I am Gabriel Pinochet-Soto, a 28-year-old graduate student at Portland State University. I'm pursuing my Ph.D. in Mathematical Sciences. I began in Fall 2021, and I am expected to graduate in June 2026.

Education

Previously, I obtained my Master and Bachelor degrees in Mathematics at Pontificia Universidad Católica de Valparaíso. I also participated in IMPA's summer school in 2019 and attended the Second NGSolve user meeting in 2018. I have completed internships at ANL and LLNL.

Research Interests

I like math.

More specifically, I am interested in numerical analysis, (applied) functional analysis, (applied) differential equations, scientific computing, and machine learning.

My current research focuses on the development and analysis of numerical methods for partial differential equations in the context of the finite element method, and their applications to real-world problems.

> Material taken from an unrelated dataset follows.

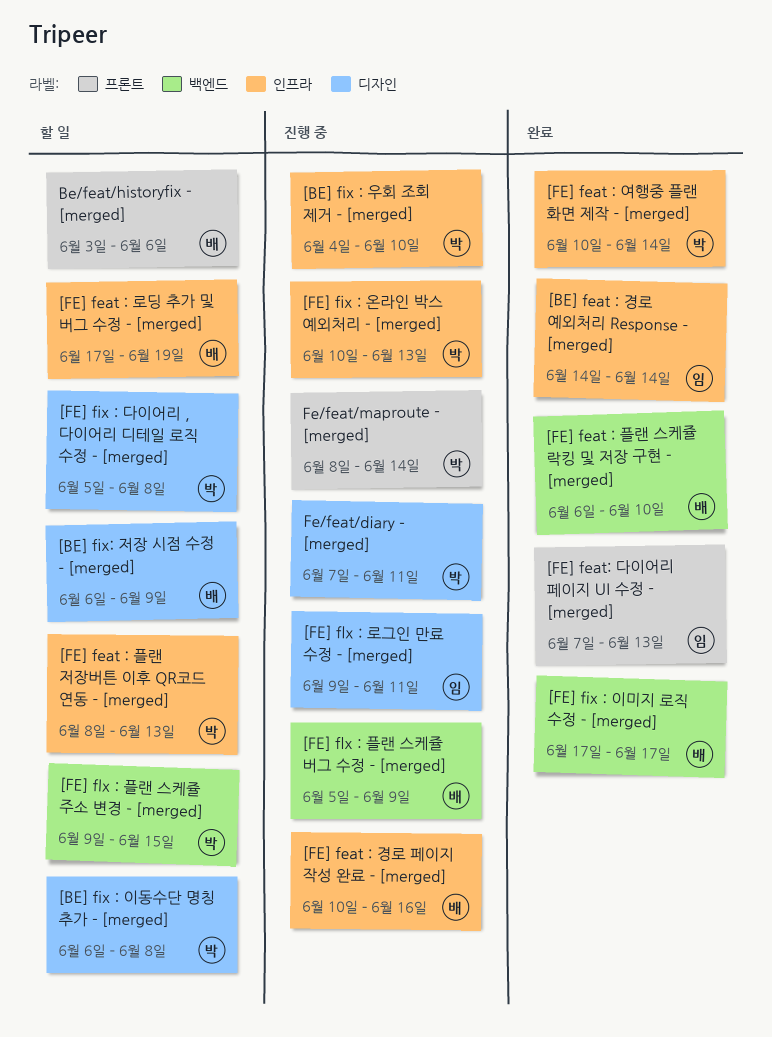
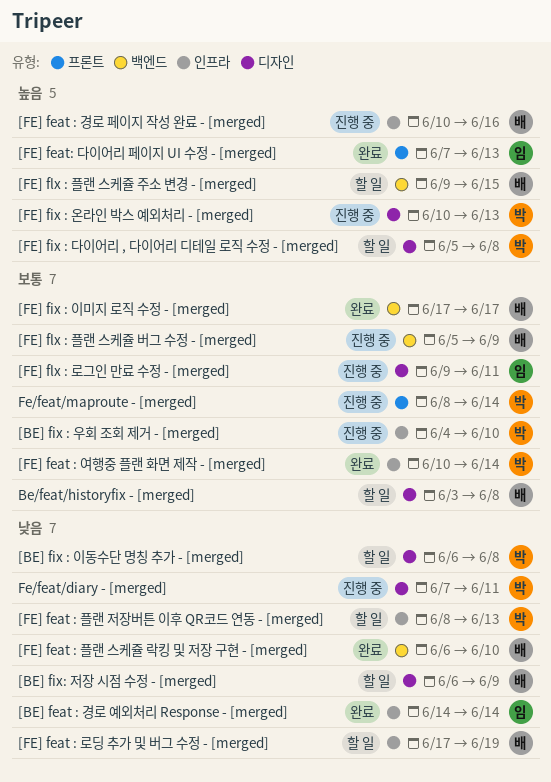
[FE] fix : 온라인 박스 예외처리 - [merged], label: 인프라 -> 디자인
[FE] flx : 플랜 스케쥴 주소 변경 - [merged], owner: 박 -> 배
Be/feat/historyfix - [merged], label: 프론트 -> 디자인
Be/feat/historyfix - [merged], due: Jun 6 -> Jun 8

More specifically, I am working on cluster-based eiganvalue error estimation methods and mesh adaptivity techniques.

Current research

• Mesh adaptivity and error estimation.
• Dual-weighted residual (DWR) methods for non-self-adjoint problems.
• (Time-harmonic) Maxwell equations.
• Helmholtz equation.
• PML technique.
• Residual-based discretizations.
• DLS methods.
• DPG methods.
• FOSLS methods.
• Eigenvalue problems.
• Filtered subspace methods.
• Spectral mapping for rational filters.
• Applications to photonics and microstructured fibers.

Other topics of interest

• FEM and implementation.
• Block solvers, saddle-point problems.
• Matrix-free methods and preconditioners.
• Reconstruction from broken spaces methods.
• Multilevel methods and application.
• Encoder-decoder-based projectors/interpolators.
• Machine learning.
• JAX, Flax, PyTorch usage.
• Optimizers
• Auto-differentiation frameworks (Enzyme AD, JAX, etc).
• Other "other" topics.
• Theory of computation, complexity classes, formal verification, and languages.
• Quantum computing and algorithms.
• Convex analysis, operator theory, and more functional analysis.

Personal interests

Here are some interests and hobbies of mine, beyond my academic life, in no particular order or importance.

Favorite Theorems and Proofs

My current favorite Theorems are

• Grothendieck's characterization of compact sets in normed spaces,
• Banach's fixed point principle, and
• Arzelà-Ascoli Theorem.

My favorite proof techniques are

• Cantor's diagonal argument for the undecidability of the Halting problem, and
• the use of dyadic numbers to index separating sets in Urysohn's Lemma,

Side projects and hobbies

I would like to learn more about

• Complexity theory, quantum computing, and machine learning,
• Programming languages such as C/C++, Julia, and Python, and
• Writing "super useful" software such as a shell, a FEM library, or a programming language.

Personal life

Outside of academia, I enjoy reading philosophy, watching movies and series, running, and biking. I also like playing guitar and writing songs and poetry.

I have been living in Portland, Oregon for more than three years. Before moving to Portland, I lived in Viña del Mar, Rio de Janeiro, Hayward, and Livermore.